(The data begins)

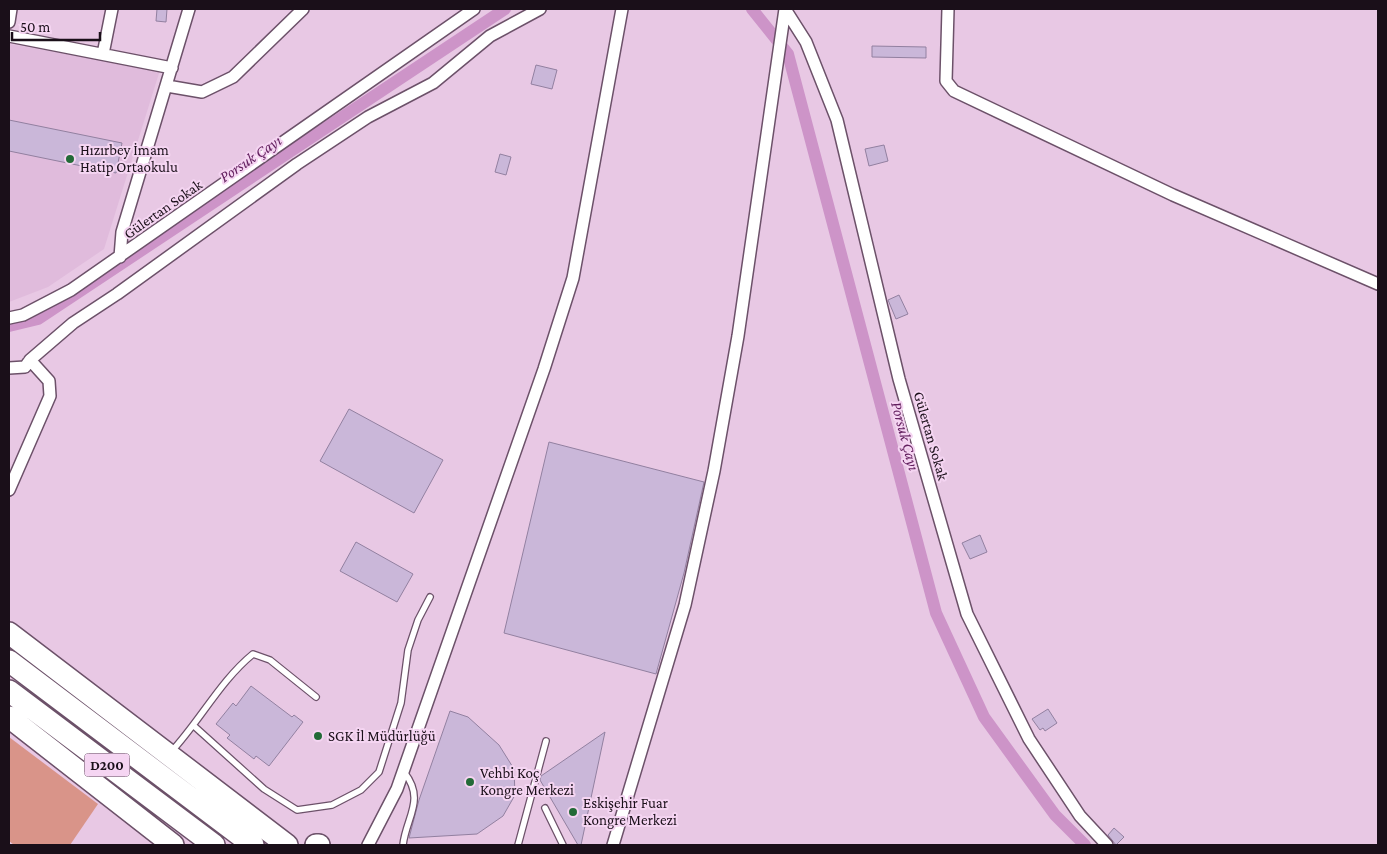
<svg xmlns="http://www.w3.org/2000/svg" width="1387" height="854" font-family="'Crimson Pro',serif">
	<style>
		.built { fill: #e0bbdc }
		.green { fill: #d99489 }
		.lines { fill: none; stroke-linecap: round; stroke-linejoin: round }
		.canal { stroke: #cd94c8; stroke-width: 12 }
		.building { fill: #cab7d9; stroke: #9280a0 }
		.lane-casing { stroke: #6c5169; stroke-width: 8 }
		.street-casing { stroke: #6c5169; stroke-width: 14 }
		.highway-casing { stroke: #6c5169; stroke-width: 24 }
		.lane { stroke: #fff; stroke-width: 5.5 }
		.street { stroke: #fff; stroke-width: 11 }
		.highway { stroke: #fff; stroke-width: 21 }
		.poi-dot { fill: #226a37; stroke: #f5d5f2; stroke-width: 2 }
		.labels { text-anchor: middle; stroke-width: 4; stroke-linejoin: round; paint-order: stroke }
		.shield { fill: #f5d5f2; stroke: #5c4a5a; stroke-width: 1 }
		.shield-label { font-size: 14px; font-weight: bold; fill: #1a0f19 }
		.poi-label { font-size: 15px; fill: #1a0f19; stroke: #f5d5f2; text-anchor: start }
		.street-label { font-size: 15px; fill: #1a0f19; stroke: #f5d5f2 }
		.water-label { font-size: 16px; font-style: italic; fill: #63205f; stroke: #f5d5f2 }
	</style>
	<rect width="100%" height="100%" fill="#e8c8e4"/>
	<path class="built" d="M 9,44 L 160,70 L 104,249 L 48,287 L 9,302 Z"/>
	<path class="green" d="M 9,737 L 98,804 L 70,845 L 14,845 L 9,841 Z"/>
	<g class="lines">
		<path class="canal" d="M 752,9 L 788,54 L 936,613 L 984,717 L 1055,815 L 1085,845
			M 9,326 L 38,319 L 505,9"/>
	</g>
	<path class="building" d="M 157,9 L 167,9 L 166,22 L 156,21 Z
		M 872,46 L 926,47 L 926,58 L 872,57 Z
		M 536,65 L 557,70 L 552,89 L 531,84 Z
		M 9,120 L 122,143 L 116,173 L 9,151 Z
		M 884,145 L 888,161 L 869,166 L 865,149 Z
		M 500,154 L 511,157 L 506,175 L 495,172 Z
		M 899,295 L 908,314 L 896,319 L 888,300 Z
		M 349,409 L 443,460 L 414,513 L 320,461 Z
		M 549,442 L 704,482 L 684,573 L 656,674 L 504,633 Z
		M 980,535 L 987,552 L 970,559 L 962,543 Z
		M 356,542 L 413,574 L 397,602 L 340,571 Z
		M 251,686 L 292,717 L 294,715 L 303,722 L 269,766 L 256,756 L 254,759 L 227,738 L 230,735 L 216,724 L 233,703 L 236,706 Z
		M 1048,709 L 1057,723 L 1045,731 L 1043,728 L 1040,730 L 1032,719 Z
		M 450,711 L 468,717 L 499,745 L 514,769 L 515,795 L 503,816 L 477,834 L 409,838 L 419,800 Z
		M 605,732 L 581,845 L 578,845 L 540,780 L 541,776 Z
		M 1114,828 L 1124,837 L 1116,845 L 1108,835 Z"/>
	<g class="lines">
		<g class="lane-casing">
			<path id="lane" d="M 194,726 L 264,789 L 297,810 L 332,805 L 361,790 L 379,772 L 401,703 L 408,650 L 418,620 L 430,597
				M 171,752 C 200,721 220,681 253,654 L 270,660 L 316,697
				M 545,808 L 563,845
				M 403,845 C 406,817 426,800 404,772
				M 518,845 L 546,741"/>
		</g>
		<g class="street-casing">
			<path id="street" d="M 785,9 L 806,42 L 837,120 L 899,379 L 967,614 L 1029,739 L 1080,816 L 1107,845
				M 948,9 L 946,81 L 954,91 L 1173,195 L 1378,284
				M 9,22 L 11,9
				M 9,36 L 172,68
				M 103,54 L 112,9
				M 167,86 L 202,92 L 233,77 L 303,9
				M 120,257 L 122,232 L 189,9
				M 9,318 L 23,315 L 71,290 L 474,9
				M 9,368 L 25,367 L 30,360 L 73,323 L 117,294 L 297,164 L 368,117 L 433,83 L 490,36 L 540,9
				M 9,490 L 50,396 L 49,381 L 30,360
				M 368,845 L 397,789 L 544,369 L 573,278 L 622,9
				M 613,845 L 685,605 L 714,471 L 738,336 L 785,9"/>
		</g>
		<g class="highway-casing">
			<path id="highway" d="M 9,633 L 287,845
				M 9,661 L 253,845
				M 9,691 L 214,845
				M 9,717 L 173,845
				M 316,845 L 319,845"/>
		</g>
		<use href="#lane" class="lane"/>
		<use href="#street" class="street"/>
		<use href="#highway" class="highway"/>
	</g>
	<g class="poi-dot">
		<circle cx="70" cy="159" r="5"/>
		<circle cx="318" cy="736" r="5"/>
		<circle cx="470" cy="782" r="5"/>
		<circle cx="573" cy="812" r="5"/>
	</g>
	<g class="labels">
		<rect class="shield" x="84.5" y="753.5" width="45" height="23" rx="4"/>
		<g class="shield-label">
			<text x="107" y="770">D200</text>
		</g>
		<g class="poi-label">
			<text x="80" y="155">Hızırbey İmam<tspan x="80" dy="17">Hatip Ortaokulu</tspan></text>
			<text x="328" y="741">SGK İl Müdürlüğü</text>
			<text x="480" y="778">Vehbi Koç<tspan x="480" dy="17">Kongre Merkezi</tspan></text>
			<text x="583" y="808">Eskişehir Fuar<tspan x="583" dy="17">Kongre Merkezi</tspan></text>
		</g>
		<g class="street-label">
			<text transform="translate(163 209) rotate(-35)" y="5">Gülertan Sokak</text>
			<text transform="translate(931 436) rotate(74)" y="5">Gülertan Sokak</text>
		</g>
		<g class="water-label">
			<text transform="translate(250 158) rotate(-34)" y="6">Porsuk Çayı</text>
			<text transform="translate(906 436) rotate(75)" y="6">Porsuk Çayı</text>
		</g>
	</g>
	<rect width="1387" height="854" fill="none" stroke="#1a0f19" stroke-width="20"/>
	<path d="M12 32v8h88v-8" fill="none" stroke="#1a0f19" stroke-width="2.5"/>
	<text x="20" y="32" font-size="15" fill="#1a0f19" stroke="#f5d5f2" stroke-width="4" paint-order="stroke">50 m</text>
</svg>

(The data ends)

Task instructions: Using the listing, filter for "none" and return the matching lines.

Completed task:
		.lines { fill: none; stroke-linecap: round; stroke-linejoin: round }
	<rect width="1387" height="854" fill="none" stroke="#1a0f19" stroke-width="20"/>
	<path d="M12 32v8h88v-8" fill="none" stroke="#1a0f19" stroke-width="2.5"/>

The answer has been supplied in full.